И, как бы вслушиваясь в свою боль и муку, он сам себе ответил:
— Так!
Не может в смертной тоске солдат представить себе, что смерть его напрасна и потом будет все то же.
На пилотку Василька садится мотылек и, сложив крылышки, долго так, удивленно глядит своими глазами-бусинками. Странными ему кажутся эти люди на дне челна, и никак он не может понять, зачем они лежат так недвижимо. Все мерещится ему подвох, и вот при первом же движении он распахнул крылышки и, сверкая, полетел далеко над золотистым камышом. А челн наш где-то возле самого берега. Слышен крик: «Пфейфер! Гу!», а затем разрыв брошенной в воду противотанковой колотуши, ударяет взрывная волна, чуть не опрокинув челн.
И затем в наступившей тишине — звон ведра, сопенье Пфейфера, собирающего в камышах оглушенную рыбу.

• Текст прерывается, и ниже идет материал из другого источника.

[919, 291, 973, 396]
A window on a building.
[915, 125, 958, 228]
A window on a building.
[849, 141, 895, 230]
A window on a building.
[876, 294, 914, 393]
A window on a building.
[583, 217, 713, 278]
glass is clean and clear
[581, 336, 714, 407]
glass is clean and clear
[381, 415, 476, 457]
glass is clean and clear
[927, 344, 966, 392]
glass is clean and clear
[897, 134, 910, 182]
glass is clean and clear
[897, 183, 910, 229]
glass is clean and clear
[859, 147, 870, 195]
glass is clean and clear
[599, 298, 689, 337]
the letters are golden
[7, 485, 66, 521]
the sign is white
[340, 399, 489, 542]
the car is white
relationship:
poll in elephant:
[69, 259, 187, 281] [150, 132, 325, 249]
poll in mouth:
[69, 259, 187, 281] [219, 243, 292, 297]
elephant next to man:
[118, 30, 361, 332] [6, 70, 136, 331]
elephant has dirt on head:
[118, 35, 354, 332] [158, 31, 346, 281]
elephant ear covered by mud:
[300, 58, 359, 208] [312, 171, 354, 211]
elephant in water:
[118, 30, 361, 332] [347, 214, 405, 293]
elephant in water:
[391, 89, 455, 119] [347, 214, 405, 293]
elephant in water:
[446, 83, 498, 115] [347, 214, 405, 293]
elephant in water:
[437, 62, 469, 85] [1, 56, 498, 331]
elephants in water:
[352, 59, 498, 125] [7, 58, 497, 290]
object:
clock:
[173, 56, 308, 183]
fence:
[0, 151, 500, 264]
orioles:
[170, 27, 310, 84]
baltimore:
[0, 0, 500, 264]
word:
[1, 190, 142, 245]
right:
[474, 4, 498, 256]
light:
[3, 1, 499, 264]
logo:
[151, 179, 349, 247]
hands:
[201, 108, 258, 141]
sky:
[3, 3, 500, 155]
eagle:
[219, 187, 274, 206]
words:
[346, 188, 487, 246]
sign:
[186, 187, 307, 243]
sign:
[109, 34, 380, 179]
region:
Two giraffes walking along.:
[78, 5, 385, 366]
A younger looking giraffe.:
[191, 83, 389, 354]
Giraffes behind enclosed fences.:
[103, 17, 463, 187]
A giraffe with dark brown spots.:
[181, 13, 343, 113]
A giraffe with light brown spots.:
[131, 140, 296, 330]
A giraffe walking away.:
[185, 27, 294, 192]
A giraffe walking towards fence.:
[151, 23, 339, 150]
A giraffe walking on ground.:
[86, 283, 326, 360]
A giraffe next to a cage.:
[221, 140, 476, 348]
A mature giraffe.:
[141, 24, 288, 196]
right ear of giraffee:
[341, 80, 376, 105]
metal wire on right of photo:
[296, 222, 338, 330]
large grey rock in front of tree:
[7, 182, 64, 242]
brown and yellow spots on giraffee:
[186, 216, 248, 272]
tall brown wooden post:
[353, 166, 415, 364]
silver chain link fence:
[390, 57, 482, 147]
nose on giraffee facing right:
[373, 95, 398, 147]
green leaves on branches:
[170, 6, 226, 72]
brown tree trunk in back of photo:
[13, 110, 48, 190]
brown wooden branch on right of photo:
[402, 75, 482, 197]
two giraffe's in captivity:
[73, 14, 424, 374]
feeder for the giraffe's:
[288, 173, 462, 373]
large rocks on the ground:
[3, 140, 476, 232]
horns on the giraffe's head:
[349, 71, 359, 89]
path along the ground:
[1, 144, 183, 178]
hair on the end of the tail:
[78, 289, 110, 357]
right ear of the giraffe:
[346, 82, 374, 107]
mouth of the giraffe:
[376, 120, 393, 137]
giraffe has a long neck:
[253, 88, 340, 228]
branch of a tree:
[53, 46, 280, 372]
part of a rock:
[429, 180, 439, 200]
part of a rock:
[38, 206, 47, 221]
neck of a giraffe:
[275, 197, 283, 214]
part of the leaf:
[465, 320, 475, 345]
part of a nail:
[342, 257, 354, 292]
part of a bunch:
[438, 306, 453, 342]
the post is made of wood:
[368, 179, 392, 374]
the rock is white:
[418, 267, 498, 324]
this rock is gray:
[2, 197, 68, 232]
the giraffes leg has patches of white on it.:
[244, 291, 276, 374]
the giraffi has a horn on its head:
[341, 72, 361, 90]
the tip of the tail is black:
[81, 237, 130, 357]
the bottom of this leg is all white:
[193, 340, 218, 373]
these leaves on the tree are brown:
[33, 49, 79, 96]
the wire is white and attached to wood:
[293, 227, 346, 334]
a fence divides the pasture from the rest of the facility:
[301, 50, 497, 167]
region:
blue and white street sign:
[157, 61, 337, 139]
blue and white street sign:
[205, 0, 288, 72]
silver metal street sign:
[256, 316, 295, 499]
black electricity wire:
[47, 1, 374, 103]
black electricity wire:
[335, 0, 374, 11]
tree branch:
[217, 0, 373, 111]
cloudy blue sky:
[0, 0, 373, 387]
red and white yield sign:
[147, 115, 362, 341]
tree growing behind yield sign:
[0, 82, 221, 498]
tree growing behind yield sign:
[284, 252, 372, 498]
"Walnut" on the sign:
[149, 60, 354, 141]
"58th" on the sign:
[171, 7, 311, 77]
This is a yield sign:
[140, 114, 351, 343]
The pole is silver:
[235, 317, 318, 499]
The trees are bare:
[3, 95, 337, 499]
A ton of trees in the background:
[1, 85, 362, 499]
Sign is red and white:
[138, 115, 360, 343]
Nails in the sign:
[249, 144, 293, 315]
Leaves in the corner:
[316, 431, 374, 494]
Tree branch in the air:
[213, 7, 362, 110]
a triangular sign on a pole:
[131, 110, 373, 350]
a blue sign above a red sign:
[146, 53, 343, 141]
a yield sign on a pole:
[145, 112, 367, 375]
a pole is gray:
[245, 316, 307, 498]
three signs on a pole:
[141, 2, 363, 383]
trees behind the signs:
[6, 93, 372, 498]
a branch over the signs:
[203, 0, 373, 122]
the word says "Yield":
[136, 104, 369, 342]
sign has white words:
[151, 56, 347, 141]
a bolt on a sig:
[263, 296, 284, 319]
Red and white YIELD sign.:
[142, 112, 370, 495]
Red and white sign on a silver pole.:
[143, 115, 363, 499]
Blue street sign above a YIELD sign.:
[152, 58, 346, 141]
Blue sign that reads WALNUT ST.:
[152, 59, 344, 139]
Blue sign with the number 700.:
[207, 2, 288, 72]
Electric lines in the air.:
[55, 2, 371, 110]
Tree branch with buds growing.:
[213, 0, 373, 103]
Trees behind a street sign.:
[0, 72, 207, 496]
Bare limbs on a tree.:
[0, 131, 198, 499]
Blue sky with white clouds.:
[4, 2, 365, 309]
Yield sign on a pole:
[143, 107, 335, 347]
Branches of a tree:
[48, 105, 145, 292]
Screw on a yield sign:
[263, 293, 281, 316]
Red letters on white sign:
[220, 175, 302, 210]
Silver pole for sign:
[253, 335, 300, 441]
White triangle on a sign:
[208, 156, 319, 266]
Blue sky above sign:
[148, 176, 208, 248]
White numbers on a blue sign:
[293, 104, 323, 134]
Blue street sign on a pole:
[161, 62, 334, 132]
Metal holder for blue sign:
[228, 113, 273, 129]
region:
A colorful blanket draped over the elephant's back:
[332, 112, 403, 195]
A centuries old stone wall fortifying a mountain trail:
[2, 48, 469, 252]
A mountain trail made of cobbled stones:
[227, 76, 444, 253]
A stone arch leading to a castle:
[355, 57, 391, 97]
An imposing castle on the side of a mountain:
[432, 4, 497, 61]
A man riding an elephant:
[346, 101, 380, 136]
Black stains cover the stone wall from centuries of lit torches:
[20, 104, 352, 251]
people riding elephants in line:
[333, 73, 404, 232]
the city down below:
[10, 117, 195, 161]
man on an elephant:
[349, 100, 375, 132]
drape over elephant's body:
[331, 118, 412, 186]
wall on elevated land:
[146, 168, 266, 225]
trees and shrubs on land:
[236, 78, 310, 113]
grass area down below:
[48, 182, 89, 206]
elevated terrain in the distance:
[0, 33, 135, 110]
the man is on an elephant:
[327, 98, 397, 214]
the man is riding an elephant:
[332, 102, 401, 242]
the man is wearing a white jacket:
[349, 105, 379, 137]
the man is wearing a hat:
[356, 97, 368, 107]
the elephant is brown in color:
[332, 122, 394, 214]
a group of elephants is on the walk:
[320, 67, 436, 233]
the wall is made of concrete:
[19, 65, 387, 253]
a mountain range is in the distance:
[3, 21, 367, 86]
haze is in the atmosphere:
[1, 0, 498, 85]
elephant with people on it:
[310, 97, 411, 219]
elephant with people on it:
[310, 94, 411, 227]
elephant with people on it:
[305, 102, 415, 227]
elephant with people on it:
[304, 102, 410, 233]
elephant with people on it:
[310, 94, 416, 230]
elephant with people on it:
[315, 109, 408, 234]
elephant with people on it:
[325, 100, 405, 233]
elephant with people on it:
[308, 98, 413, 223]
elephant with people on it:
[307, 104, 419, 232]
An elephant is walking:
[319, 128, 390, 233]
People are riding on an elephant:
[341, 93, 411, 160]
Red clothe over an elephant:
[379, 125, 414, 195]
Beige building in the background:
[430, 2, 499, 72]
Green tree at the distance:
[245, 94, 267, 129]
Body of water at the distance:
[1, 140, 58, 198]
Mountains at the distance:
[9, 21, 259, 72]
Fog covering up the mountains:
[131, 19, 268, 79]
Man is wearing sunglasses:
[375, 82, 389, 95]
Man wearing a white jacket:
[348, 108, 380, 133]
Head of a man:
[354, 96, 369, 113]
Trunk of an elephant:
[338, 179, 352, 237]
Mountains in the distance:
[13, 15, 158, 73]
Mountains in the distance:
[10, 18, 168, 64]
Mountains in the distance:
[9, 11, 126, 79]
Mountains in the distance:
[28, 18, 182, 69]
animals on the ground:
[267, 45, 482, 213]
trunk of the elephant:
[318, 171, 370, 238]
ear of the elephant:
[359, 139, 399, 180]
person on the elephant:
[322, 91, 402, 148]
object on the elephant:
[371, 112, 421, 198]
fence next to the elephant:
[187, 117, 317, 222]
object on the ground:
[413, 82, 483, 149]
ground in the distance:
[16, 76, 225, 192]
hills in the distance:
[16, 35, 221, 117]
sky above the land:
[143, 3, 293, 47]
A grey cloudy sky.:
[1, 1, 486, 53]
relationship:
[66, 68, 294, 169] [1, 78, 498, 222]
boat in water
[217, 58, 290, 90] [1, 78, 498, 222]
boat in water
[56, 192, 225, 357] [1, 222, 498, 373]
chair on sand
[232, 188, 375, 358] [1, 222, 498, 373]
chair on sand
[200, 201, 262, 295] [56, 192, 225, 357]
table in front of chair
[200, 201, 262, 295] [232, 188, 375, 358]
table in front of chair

Лежим, прислушиваемся. Тихо колышется, шуршит, убаюкивая, камыш. Который сейчас час?
Прогудел шмель.
— Торопится на базу! — сказал Василько.
Солнце уже на закате, вокруг, как штыки утонувших солдат, пустынный сверкает камыш. Во множестве летят капустницы. Праздник у них какой или что?
На зеленом, заросшем лозняком острове вспыхнула стрельба.
Совсем близко от нас из камышей ясно донесся голос: «Сережа, сюда!» — и вслед за этим бурный, прикрывающий стук ППД.